→ **AVAILABLE DATA**
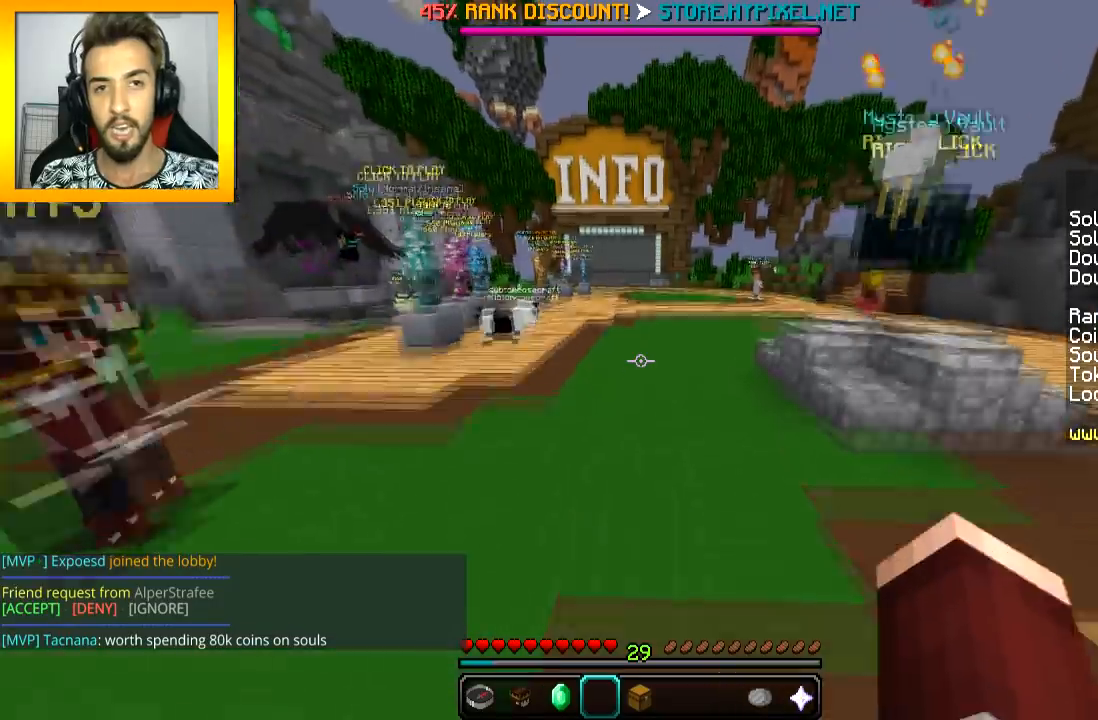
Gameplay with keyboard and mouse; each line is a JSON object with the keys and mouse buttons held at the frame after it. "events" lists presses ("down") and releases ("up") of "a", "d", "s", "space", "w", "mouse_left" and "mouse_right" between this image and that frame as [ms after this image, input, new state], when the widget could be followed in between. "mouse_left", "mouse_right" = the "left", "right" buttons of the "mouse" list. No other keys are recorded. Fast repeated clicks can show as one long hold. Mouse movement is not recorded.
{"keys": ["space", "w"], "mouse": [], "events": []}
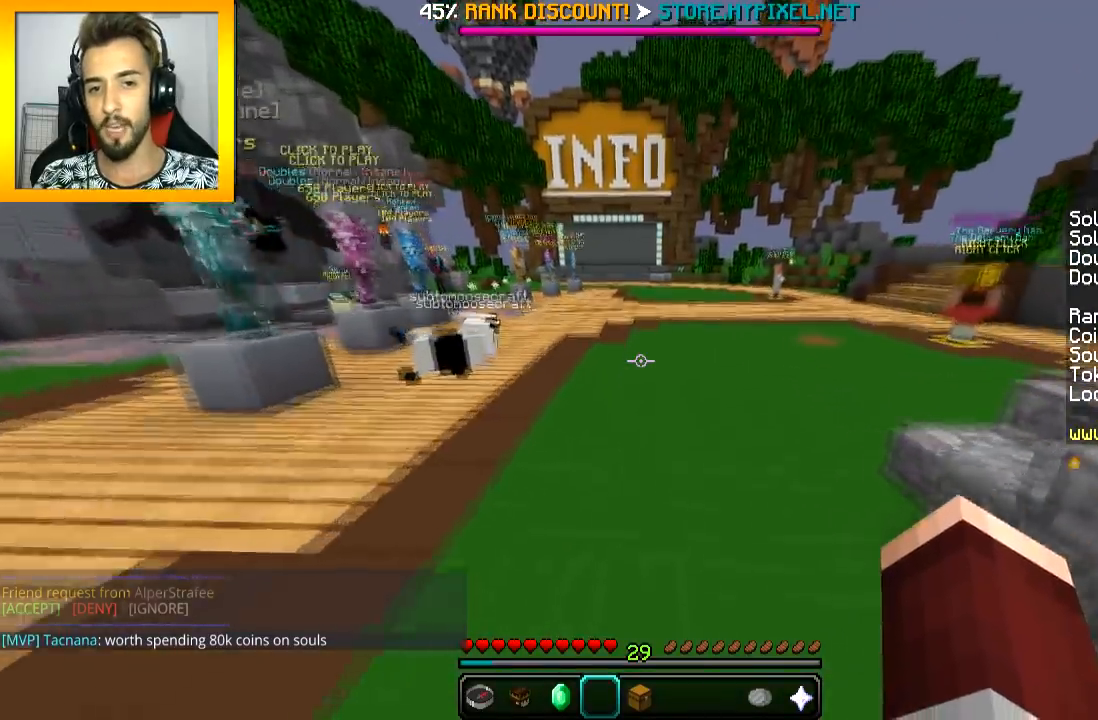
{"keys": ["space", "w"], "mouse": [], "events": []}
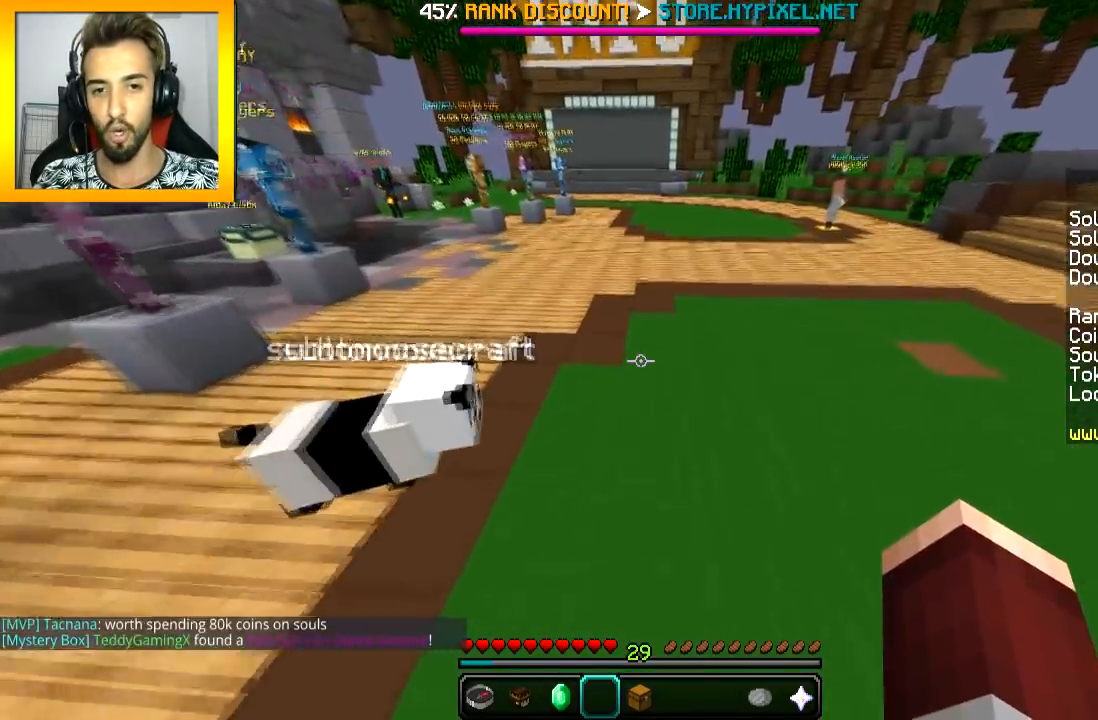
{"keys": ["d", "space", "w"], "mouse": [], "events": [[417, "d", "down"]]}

→ **EXERCISE GOAL**
In the data above, find each line that uses the string "down". Copy it.

→ **RESPONSE**
Gameplay with keyboard and mouse; each line is a JSON object with the keys and mouse buttons held at the frame after it. "events" lists presses ("down") and releases ("up") of "a", "d", "s", "space", "w", "mouse_left" and "mouse_right" between this image and that frame as [ms after this image, input, new state], when the widget could be followed in between. "mouse_left", "mouse_right" = the "left", "right" buttons of the "mouse" list. No other keys are recorded. Fast repeated clicks can show as one long hold. Mouse movement is not recorded.
{"keys": ["d", "space", "w"], "mouse": [], "events": [[417, "d", "down"]]}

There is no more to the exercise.